Electric fields led to generating Joule heating and increasing the temperature of the electrolyte. Increasing the temperature of the fluid could change the properties of the fluid and arose the electrochemical reactions inside the channel [38]. In the case of using obstacles and dividing the inlets into the two main channels, the lower potential was applied to the electrodes. Thus, the lower amplitude of the applied voltage minimized the destructive effects of Joule heating. It can be found that particles could separate without adverse effects such as joule heating while the value of voltage is equal to 6 V and − 6 V for (1,3,5) electrodes and (2,4). The maximum temperature (ΔT) raises in the microfluidic device is calculated by [39]

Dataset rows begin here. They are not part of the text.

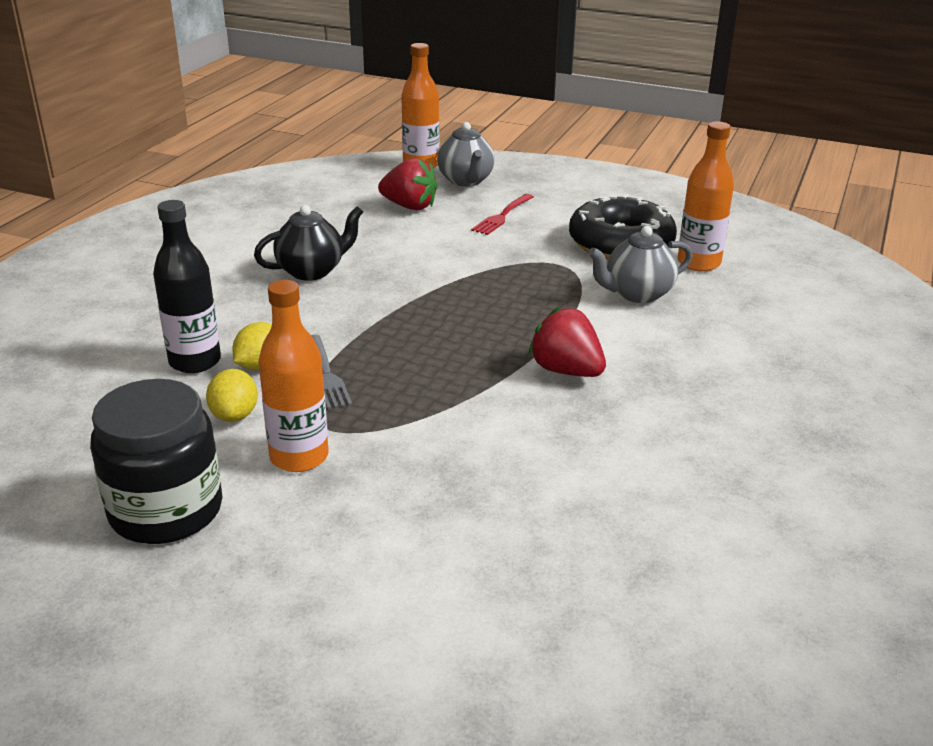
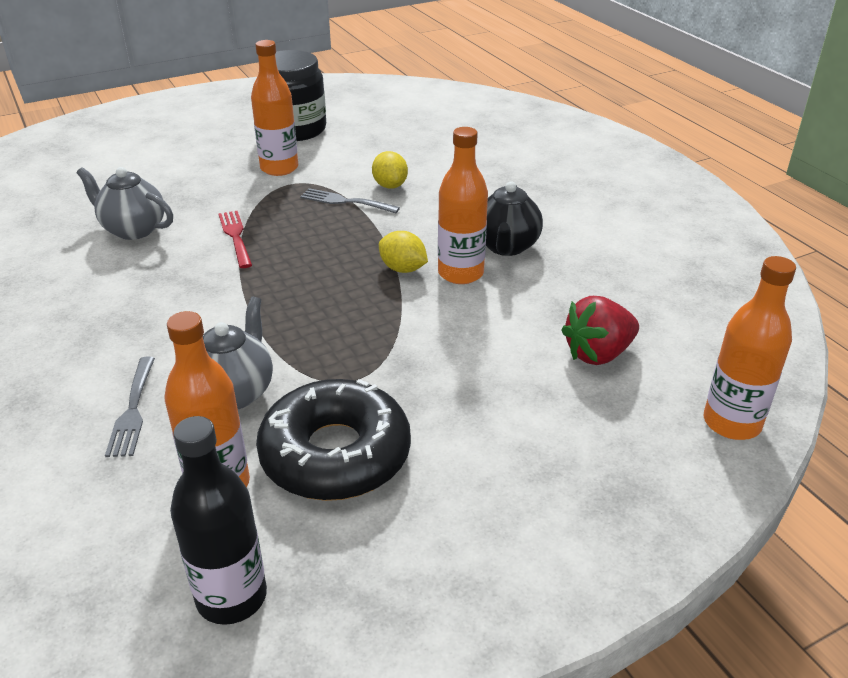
camera: 130 degrees right, 5 degrees up
(195, 361) = (426, 169): black bottle -> black bottle (231, 597)
(234, 415) = (347, 164): yellow lemon -> yellow lemon (403, 269)
(379, 274) = (460, 273): none -> orange bottle
(466, 181) = (642, 434): grey teapot -> grey teapot (133, 229)
(502, 216) = (505, 406): red fork -> red fork (236, 237)
(566, 371) = (203, 287): red strawberry -> none
(713, 319) = (132, 409): none -> grey fork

$$\Delta T = \frac{{\sigma_{{\text{m}}} V_{{}}^{2} }}{{16k_{{\text{m}}} }}$$

where V is the applied voltage, V = \(\surd 2\)  × V_rms, k_m = 0.6 J m⁻¹ s⁻¹ k⁻¹ is the thermal conductivity and σ_m is the electrical conductivity of the liquid medium. In this study, ΔT = 0.2 °C is calculated. Increasing the number of electrodes could increase the area which experienced DEP force. Accordingly, it is possible to decrease the magnitude of the voltage in separation devices by more electrodes. 21.25 s after introducing the first cells into branch A, particles exited from the outlets. Fabrication of two main channels halved the performance time in comparison to the one channel devices.

5 Conclusion

Different platforms have been designed for continuous separation of MDA-MB231 cells from red blood cells using a label-free and negative AC dielectrophoresis force at 10 kHz. Separation devices take the advantages of sidewall electrodes along with obstacles inside the channels to generate non-uniform electric fields over entire channels. A combination of drag and DEP force deflect cells to specific outlets. Designing two main channels not only reduced the separation times but also increased the regions experienced dielectrophoresis force and facilitate the process. Series of numerical simulations were performed to survey the distribution of electric fields and velocity flow. Meanwhile, a microchannel with the best separation performance was chosen and several different voltages were applied to investigate the Joule heating effect. Further, separation efficiency and purity were calculated for these different voltages.

It is worth to note that the combination of DEP and passive methods will be analyzed in our future work. These two methods are able to increase the efficiency of the device and to decrease the separation time. The presented platform can pave the way for a fast diagnosis of CTCs from normal blood cells.